--- 抽出テキスト ---
#####
切れ味鋭いハードロック  FOREIGNER - AGENT PROVOCATEUR

FOREIGNER(フォリナー)との出会い





WAITING FOR A GIRL LIKE YOU(ガール・ライク・ユー)という1981年のシングルを友達に勧められて聴いたのがFOREIGNER(フォリナー)との出会いということになります。
この曲は10週連続第2位という悲劇の楽曲として有名だったらしいです。
1位になれなかったとはいえ、10週も2位に居座ると言うのも逆にもっと難しいのかもしれませんね。
果たして、そんな楽曲をラジオでエアチェックして聴くことになりましたが、こりゃ名曲だ。
友達はめちゃくちゃいい曲だ、と言ってたが、確かにそうでした。
そのとき初めてフォリナーを認識したのです。

 

それからしばらくして、ついに新作の情報が。

 

アルバム発表の先行シングルが上がってきました。
I WANT TO KNOW WHAT LOVE IS(アイ・ウォナ・ノウ)だ。
これはガール・ライク・ユーに負けず劣らずいい曲でした。

 

一気に気に入った僕は彼らのニューアルバムをカセットに収め、聴き始めました。
#####
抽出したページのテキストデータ
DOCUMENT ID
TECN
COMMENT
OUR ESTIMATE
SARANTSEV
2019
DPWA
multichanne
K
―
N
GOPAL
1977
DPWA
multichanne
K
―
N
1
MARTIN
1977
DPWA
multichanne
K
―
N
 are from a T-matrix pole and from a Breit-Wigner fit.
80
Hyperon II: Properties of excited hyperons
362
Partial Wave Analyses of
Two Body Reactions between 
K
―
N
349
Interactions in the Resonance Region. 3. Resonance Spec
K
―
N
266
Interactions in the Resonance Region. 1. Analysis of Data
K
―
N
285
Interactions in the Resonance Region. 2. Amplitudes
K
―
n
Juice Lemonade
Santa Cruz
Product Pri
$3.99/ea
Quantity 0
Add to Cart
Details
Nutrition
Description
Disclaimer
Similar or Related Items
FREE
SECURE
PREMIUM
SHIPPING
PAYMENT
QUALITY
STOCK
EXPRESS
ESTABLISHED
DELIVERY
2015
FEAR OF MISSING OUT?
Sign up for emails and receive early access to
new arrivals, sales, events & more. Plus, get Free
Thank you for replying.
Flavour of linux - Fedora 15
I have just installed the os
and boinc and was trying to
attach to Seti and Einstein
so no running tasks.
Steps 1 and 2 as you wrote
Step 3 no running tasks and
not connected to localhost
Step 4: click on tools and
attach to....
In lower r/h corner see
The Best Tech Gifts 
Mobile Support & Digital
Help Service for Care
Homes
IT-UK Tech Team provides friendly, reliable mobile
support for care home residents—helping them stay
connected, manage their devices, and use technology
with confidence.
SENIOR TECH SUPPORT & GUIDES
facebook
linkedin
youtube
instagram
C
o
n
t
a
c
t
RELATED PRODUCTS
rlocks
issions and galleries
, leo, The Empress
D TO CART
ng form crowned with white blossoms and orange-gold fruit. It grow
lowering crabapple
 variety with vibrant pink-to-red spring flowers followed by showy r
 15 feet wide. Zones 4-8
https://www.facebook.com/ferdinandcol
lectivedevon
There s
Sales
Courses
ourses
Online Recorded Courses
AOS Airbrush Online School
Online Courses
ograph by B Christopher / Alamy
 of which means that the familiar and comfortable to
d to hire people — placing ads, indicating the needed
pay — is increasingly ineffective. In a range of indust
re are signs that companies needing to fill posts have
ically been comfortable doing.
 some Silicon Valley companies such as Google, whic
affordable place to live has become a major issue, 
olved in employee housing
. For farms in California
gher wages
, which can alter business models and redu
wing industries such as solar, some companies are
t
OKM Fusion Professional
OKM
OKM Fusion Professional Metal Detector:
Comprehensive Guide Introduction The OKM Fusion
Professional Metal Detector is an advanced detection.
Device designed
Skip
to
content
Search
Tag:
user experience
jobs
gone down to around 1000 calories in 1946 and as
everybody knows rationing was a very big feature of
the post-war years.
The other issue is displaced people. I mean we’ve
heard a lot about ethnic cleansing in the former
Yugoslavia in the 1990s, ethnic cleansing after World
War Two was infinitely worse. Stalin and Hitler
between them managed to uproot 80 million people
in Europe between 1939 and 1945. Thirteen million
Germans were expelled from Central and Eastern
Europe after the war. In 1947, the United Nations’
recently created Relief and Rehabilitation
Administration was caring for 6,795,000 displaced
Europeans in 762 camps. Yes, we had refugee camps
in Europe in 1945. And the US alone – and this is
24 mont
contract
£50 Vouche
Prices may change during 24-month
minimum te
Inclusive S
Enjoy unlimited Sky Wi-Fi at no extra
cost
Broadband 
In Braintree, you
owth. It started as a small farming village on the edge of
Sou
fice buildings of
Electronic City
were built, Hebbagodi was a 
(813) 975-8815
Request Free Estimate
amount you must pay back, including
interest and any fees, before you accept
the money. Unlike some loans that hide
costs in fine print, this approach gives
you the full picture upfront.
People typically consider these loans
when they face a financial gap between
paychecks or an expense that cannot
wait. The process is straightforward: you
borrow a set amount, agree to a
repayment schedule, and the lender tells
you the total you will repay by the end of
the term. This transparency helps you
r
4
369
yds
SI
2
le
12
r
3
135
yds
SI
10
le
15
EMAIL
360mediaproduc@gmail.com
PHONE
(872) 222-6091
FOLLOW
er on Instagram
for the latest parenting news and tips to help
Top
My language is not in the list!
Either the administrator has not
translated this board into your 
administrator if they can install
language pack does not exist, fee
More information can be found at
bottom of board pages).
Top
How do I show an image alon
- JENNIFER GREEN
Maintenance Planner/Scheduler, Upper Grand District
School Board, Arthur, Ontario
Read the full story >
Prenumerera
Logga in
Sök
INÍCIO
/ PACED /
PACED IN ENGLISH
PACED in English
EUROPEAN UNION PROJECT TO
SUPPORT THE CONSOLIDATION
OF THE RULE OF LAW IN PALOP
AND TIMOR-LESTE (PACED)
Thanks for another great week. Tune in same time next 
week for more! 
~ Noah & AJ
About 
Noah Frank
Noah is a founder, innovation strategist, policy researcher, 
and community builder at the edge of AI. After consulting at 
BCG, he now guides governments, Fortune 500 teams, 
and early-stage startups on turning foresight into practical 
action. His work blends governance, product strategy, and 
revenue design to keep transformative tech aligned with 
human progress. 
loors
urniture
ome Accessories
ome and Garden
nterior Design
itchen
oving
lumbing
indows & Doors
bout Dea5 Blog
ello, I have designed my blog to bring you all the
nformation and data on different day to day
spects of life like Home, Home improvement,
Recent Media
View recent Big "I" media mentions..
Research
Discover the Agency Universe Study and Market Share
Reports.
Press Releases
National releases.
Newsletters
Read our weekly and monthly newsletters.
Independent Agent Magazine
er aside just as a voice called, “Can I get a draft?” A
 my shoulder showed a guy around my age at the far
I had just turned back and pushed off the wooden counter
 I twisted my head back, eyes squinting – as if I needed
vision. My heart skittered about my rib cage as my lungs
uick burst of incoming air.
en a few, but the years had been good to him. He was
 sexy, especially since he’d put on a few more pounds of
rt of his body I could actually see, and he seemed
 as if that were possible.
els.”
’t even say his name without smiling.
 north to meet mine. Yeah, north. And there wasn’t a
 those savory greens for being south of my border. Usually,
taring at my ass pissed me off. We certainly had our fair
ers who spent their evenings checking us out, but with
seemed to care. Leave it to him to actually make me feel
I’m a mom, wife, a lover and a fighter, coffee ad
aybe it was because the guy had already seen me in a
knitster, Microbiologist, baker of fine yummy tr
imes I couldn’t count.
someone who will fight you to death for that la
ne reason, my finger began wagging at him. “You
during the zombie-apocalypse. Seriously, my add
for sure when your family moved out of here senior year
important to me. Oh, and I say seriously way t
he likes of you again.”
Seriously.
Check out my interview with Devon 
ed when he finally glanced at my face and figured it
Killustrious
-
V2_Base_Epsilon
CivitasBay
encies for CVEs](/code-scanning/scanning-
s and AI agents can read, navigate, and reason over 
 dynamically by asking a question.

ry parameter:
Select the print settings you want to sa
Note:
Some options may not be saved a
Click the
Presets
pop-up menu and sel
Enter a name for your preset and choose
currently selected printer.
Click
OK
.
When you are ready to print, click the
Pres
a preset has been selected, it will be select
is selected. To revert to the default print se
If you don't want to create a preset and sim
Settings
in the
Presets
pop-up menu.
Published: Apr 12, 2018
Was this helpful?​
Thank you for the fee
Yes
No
#####
--- 課題の内容 ---
- 1) フォリナーの文章のうち、「この曲は10週連続第2位という悲劇の楽曲として有名だったらしいです。」から「WHAT LOVE IS(アイ・ウォナ・ノウ)だ。」までの部分を一字も変えずに書き出すこと。
- 2) 「around」という文字列を含む行をすべて抜き出すこと。
フォリナーの文章と行は、互いに別々の資料である。

--- 解答一覧 ---
- 1)
この曲は10週連続第2位という悲劇の楽曲として有名だったらしいです。
1位になれなかったとはいえ、10週も2位に居座ると言うのも逆にもっと難しいのかもしれませんね。
果たして、そんな楽曲をラジオでエアチェックして聴くことになりましたが、こりゃ名曲だ。
友達はめちゃくちゃいい曲だ、と言ってたが、確かにそうでした。
そのとき初めてフォリナーを認識したのです。

 

それからしばらくして、ついに新作の情報が。

 

アルバム発表の先行シングルが上がってきました。
I WANT TO KNOW WHAT LOVE IS(アイ・ウォナ・ノウ)だ。

- 2)
gone down to around 1000 calories in 1946 and as
 my shoulder showed a guy around my age at the far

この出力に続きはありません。